GIVEN TEXT:
□ □ □
An early church on the present site was visited by St. Augustine when he came to England in 597 A.D.  A story told of his visit implies the existence here of a place of worship 150 years before, in the middle of the 5th Century of Celtic origin.

 

Although the earlier Church was made perhaps of wood with a thatched roof, the present building dates from the 13th Century.  The south porch is probably 14th Century and it has a pair of oak doors dated 1620.  In the inside of the porch on the west side of the inside doorway is a small scratched Mass dial, which must have been there before the porch was built.  Another one can be seen on the outside of the porch east of the doorway.  In the porch close to the east wall is set an ancient, badly worn, recumbent figure of a woman; believed to be 14th Century.  It may at one time have been inside the church itself, perhaps in the north aisle.

 

The north aisle was added in about 1300 and is separated from the nave by slim octagonal piers, supporting double-chamfered arches; the spacious chancel was added in the late 13th Century and was restored by Woodyer in 1862-3, including the addition of a tracery rood screen, between the Nave and the Chancel. To give more light in the enlarged building, the clerestory (high level window) was added in the first half of the 15th Century.  The east window in the chancel is of modern glass, set in a 14th Century design, and made before the Victorians had quite mastered the art.  The chancel roof was renewed in 1863. It was recovered in Cotswold tiles at a cost of £600, through a grant from the lay-rector, the Provost of Eton College.  The College has received revenues from the Rectory of Long Compton since 1547, arising from rents of several of its lands within the village.  

 

The 15th Century chantry chapel outside the south wall of the chancel, which can best be examined from outside, is a little gem. One can see on the southwest buttress a scratched half-round Mass dial with the stump of the iron gnomon (to protect the sun’s shadow)  still in position.  Above the east gable of the nave is a restored bell cote with a Sanctus bell still used on Sundays.  The roof of the nave is of five bays with moulded cambered tie beams, moulded braces and wall posts.  The trusses are carried on moulded capitals with concave sides and carved corbels, supporting the roof beams.  The second from the east on the north side starting from the rood screen is a mitred bishop’s head with a horseshoe, pincers, and smith’s hammer; opposite him on the south side is a man wearing a large scalloped headdress of c.1440.  A lady in a large horned headdress is next west of the bishop and opposite her a man in another form of headdress.  The westernmost south figure near the font is that of a priest with a chalice and book.

 

The massive west tower measures 12 feet north to south by 13 feet and is 81 feet high.  It is of three stages, the middle stage embracing two stories and the top stage is subdivided into two by a string course below the bell chamber windows and was probably added when the clerestory was added.  The walls are of small irregular rubble.  At the westernmost corners are 15th Century diagonal buttresses of ashlar with narrower and higher moulded plinths.  The tower was restored in 1930.  At the southwest corner of the tower is a stone staircase leading to the belfry and roof of the tower.  On the corners are tall octagonal pinnacles and on the north and south sides are gargoyles with animal heads acting as water outlets.  The saint in the small stained glass window in the west end of the tower is St. Peter, placed there in the 1920s.  The pointed archway from the Nave is carried on corbel-capitals carved with stiff-leaved foliage, the southern being of 13th century origin and the northern, showing a man’s face, a modern restoration.  There is a low oak screen across the entrance to the Vestry, donated as a memorial in 1931.  Long Compton Church has a fine peal of six bells; the treble and second date from 1652; the third, fifth and tenor from 1731; and the fourth from 1823.
□ □ □
SOURCE MATERIAL:
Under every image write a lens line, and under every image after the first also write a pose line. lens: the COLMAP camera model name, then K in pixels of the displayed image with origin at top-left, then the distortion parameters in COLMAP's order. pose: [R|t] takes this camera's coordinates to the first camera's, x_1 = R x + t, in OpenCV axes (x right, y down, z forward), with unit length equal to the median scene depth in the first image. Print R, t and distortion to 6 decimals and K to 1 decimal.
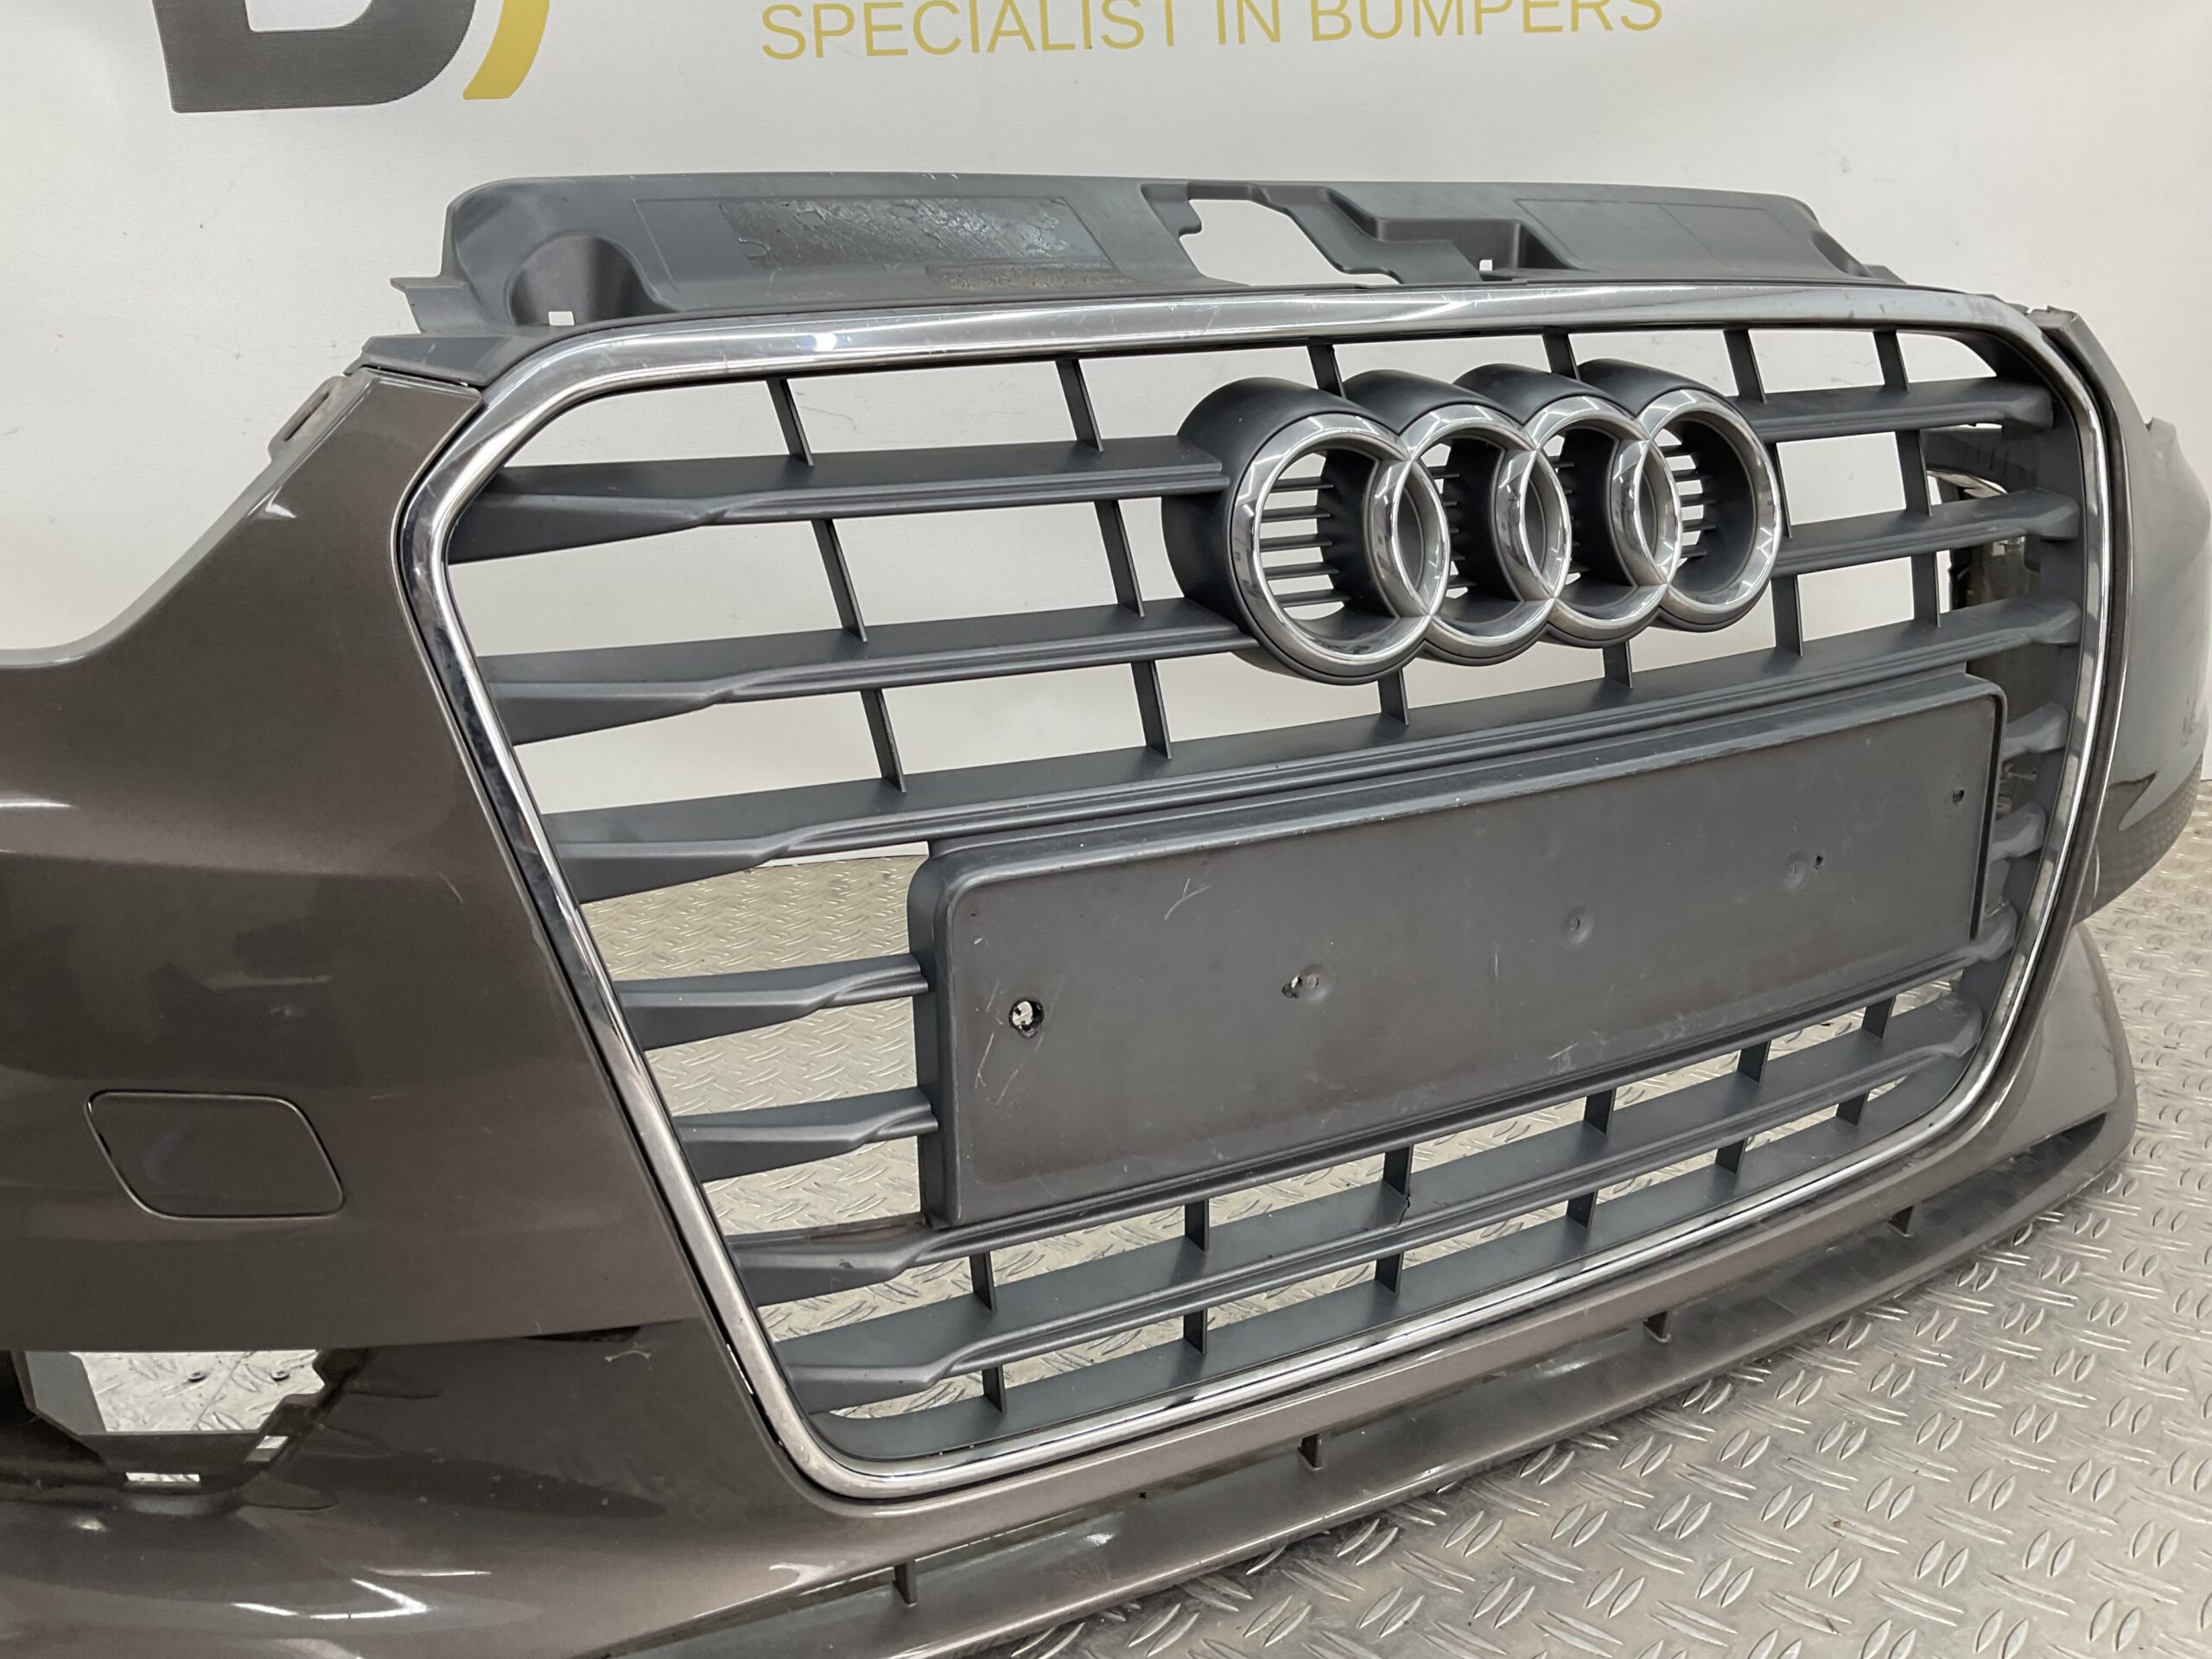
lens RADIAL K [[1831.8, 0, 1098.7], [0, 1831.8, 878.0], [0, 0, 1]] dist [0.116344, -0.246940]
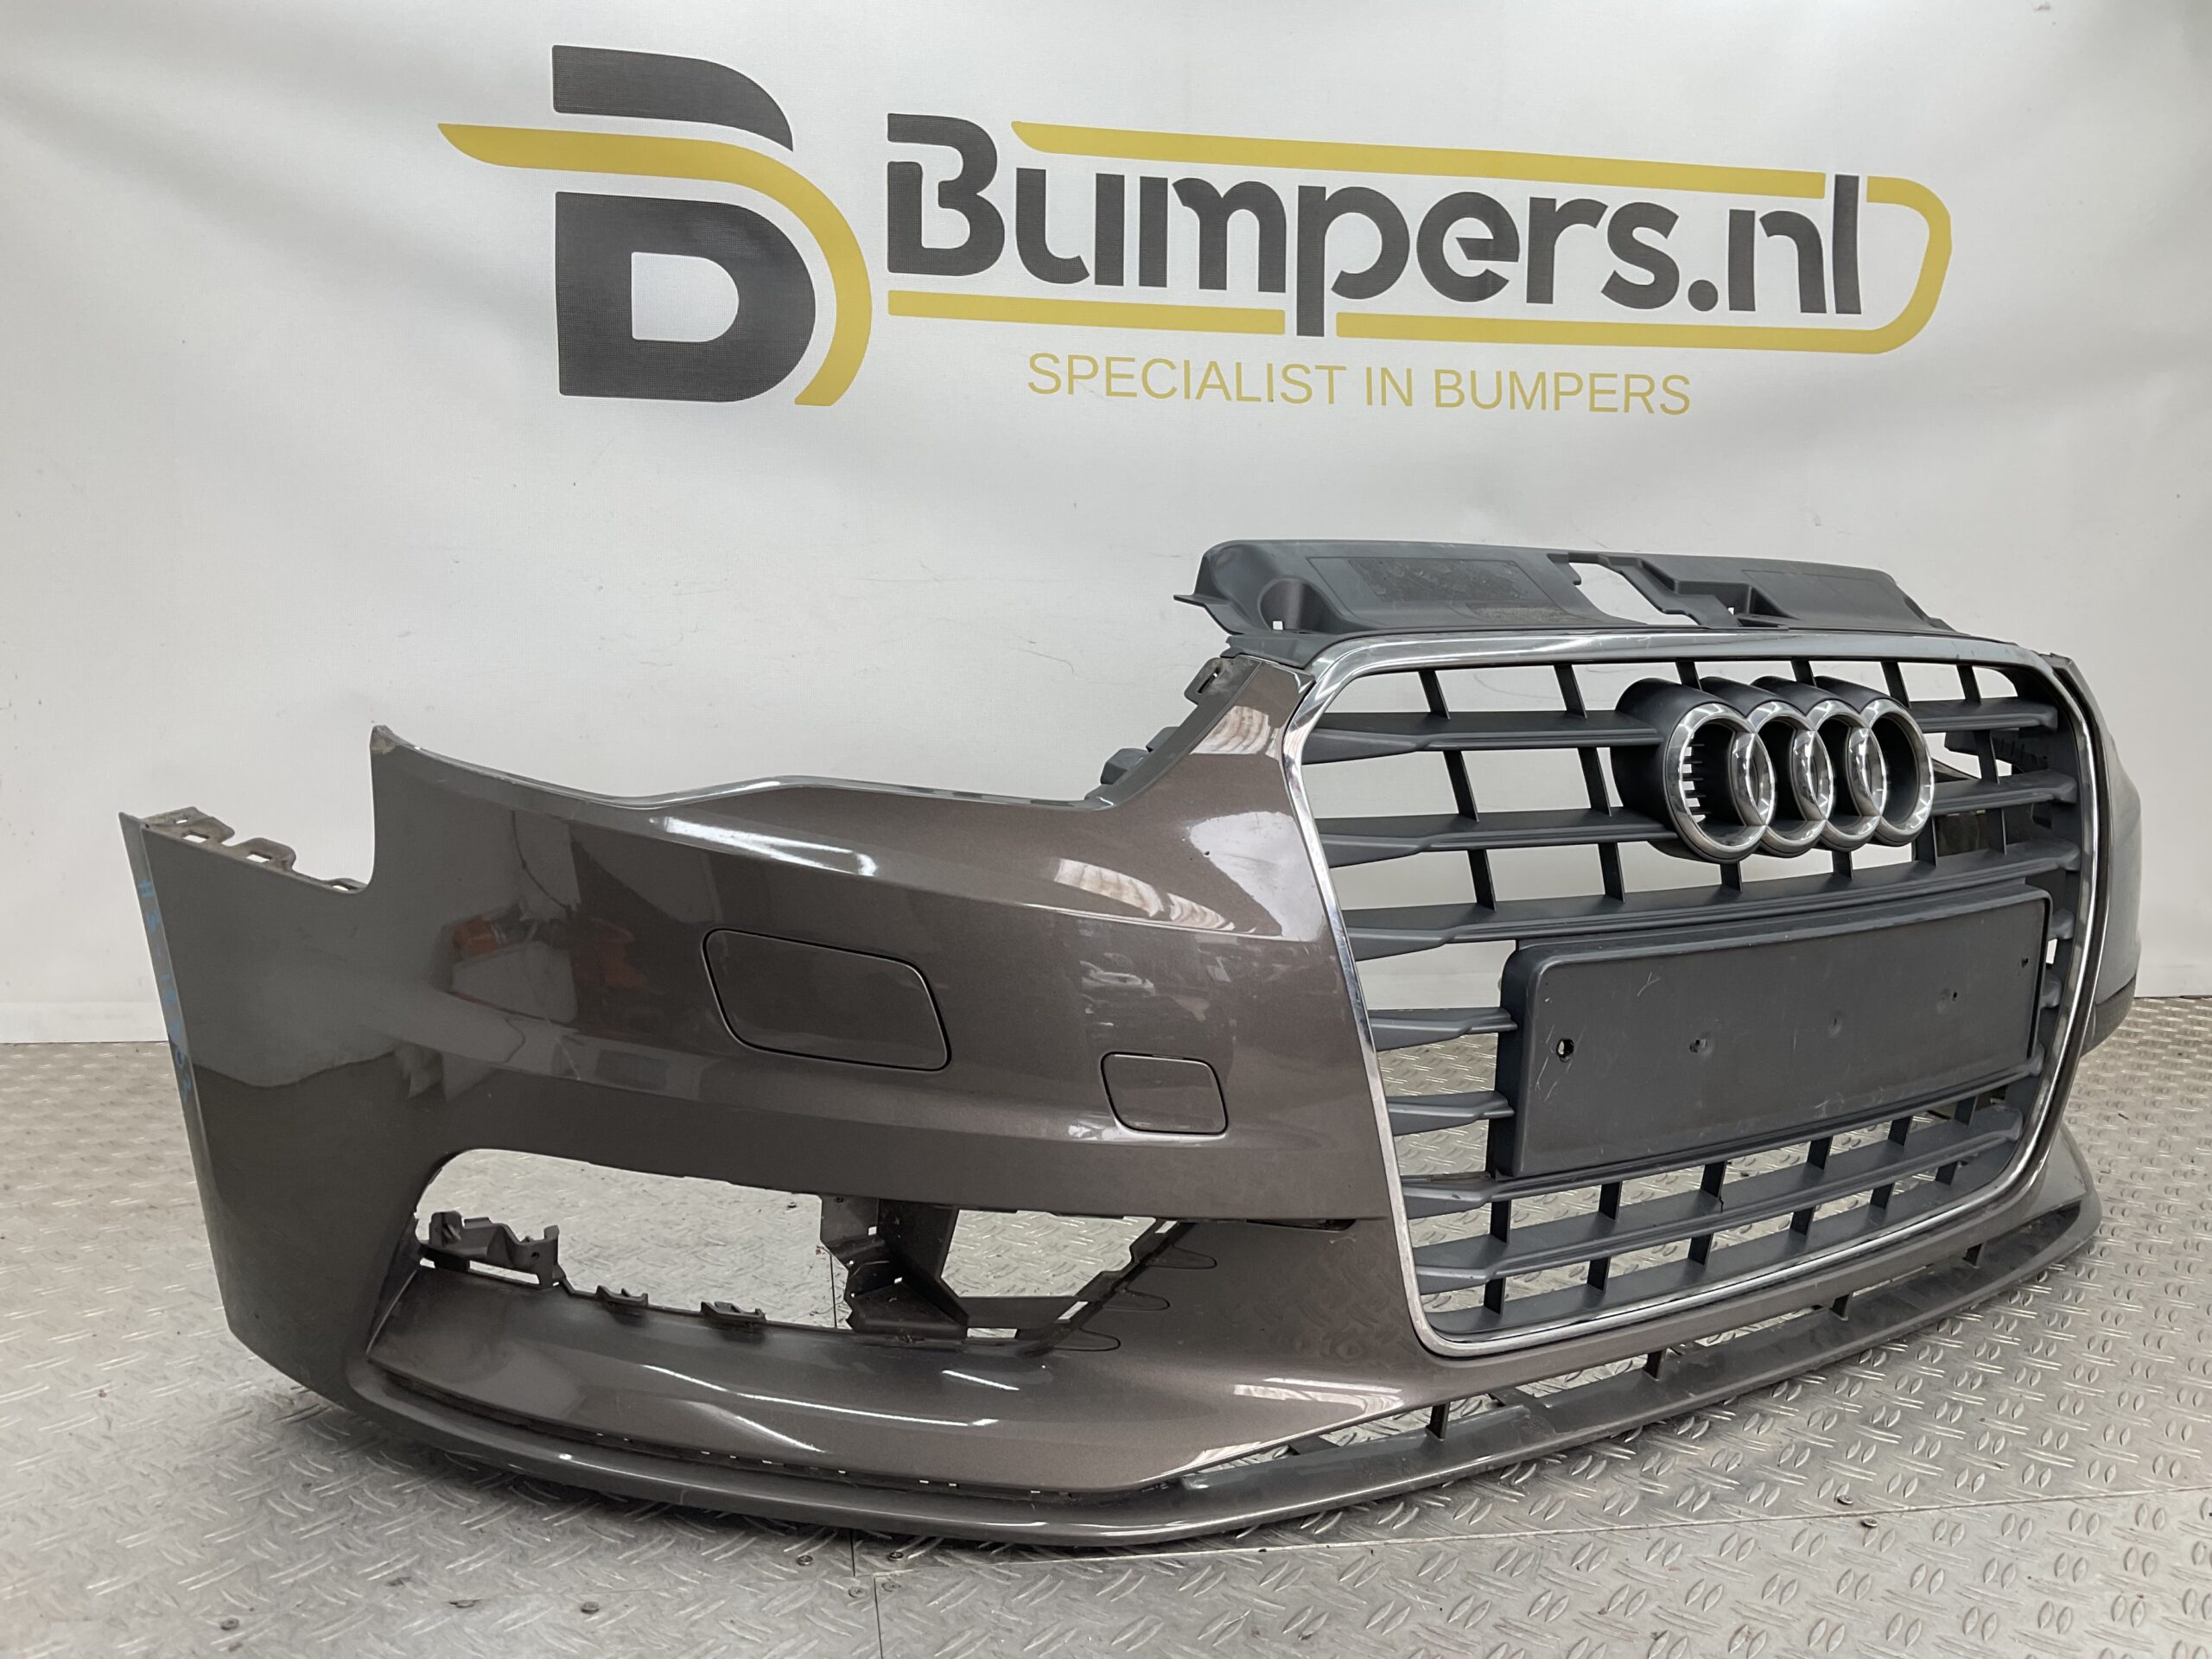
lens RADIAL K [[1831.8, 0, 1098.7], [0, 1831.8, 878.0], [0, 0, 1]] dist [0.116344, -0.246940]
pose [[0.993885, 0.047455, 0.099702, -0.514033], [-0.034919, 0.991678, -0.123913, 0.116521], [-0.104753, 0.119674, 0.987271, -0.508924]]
□ □ □
EXPLORE THE MATERIAL:
1 – How tall is the west tower, according to the Long Compton Church text?
2 – Resume the Long Compton Church text, picking up right after its closing sentence about the six bells.
The data has no connection to the Long Compton Church text.

ANSWERS TO THE TASKS:
1 – 81 feet.

2 –
 

The thatched Lych Gate, through which you enter the Churchyard, is a memorable feature of the village adjacent to the main road and has had a long and varied history.  It originally was the end of a row of cottages, most of which were demolished in the early part of the 20th Century.  In the 1920s and 1930s, it was a cobblers and an antiques shop.  It, together with the garden, is now Church property.  It was rebuilt and reroofed by a past resident, Mr George Latham, and given to the Church as a memorial to him by his wife Marion on 12th November 1964.  The room above the gate is now used by the local Compton District History Society for meetings and for storage of artefacts.  Members of the Garden Club care for the garden.

 

In 1998 there was a major flood in the village, which caused irreparable damage to

the church rooms in Vicarage Lane. The PCC decided to sell the rooms with

planning permission for a dwelling on the site. Plans were made to construct

replacement facilities in the west end of the church, including a meeting room, prayer

room, kitchen, disabled toilet and lobby. Faculty for the work was granted by a

consistory court hearing in the church. Further local fundraising and donations raised

funds of £160,000 and the new facilities were officially opened by the Bishop of

Coventry in 2004.

 

During the building, archaeologists from Warwick University helped identify several

stone relics from the reopening of the west door as being from an earlier building on the

site. Other stones were from door and window frames , dating from

between the 12th and 15th Centuries, some of which are now in Warwick

Museum. It was concluded these had been used to block the doorway during the

tenure of W Henry Lampsfield, Vicar from 1861 to 1873, when the major renovation

works were undertaken.

 

In August 2016 the church was struck by lightning, causing damage to the bell tower

with the subsequent debris causing further internal and external damage. While

much of the direct repair cost was covered by insurance, further repairs and

improvements were made while the scaffolding was present, with the FLCC

contributing £10,000.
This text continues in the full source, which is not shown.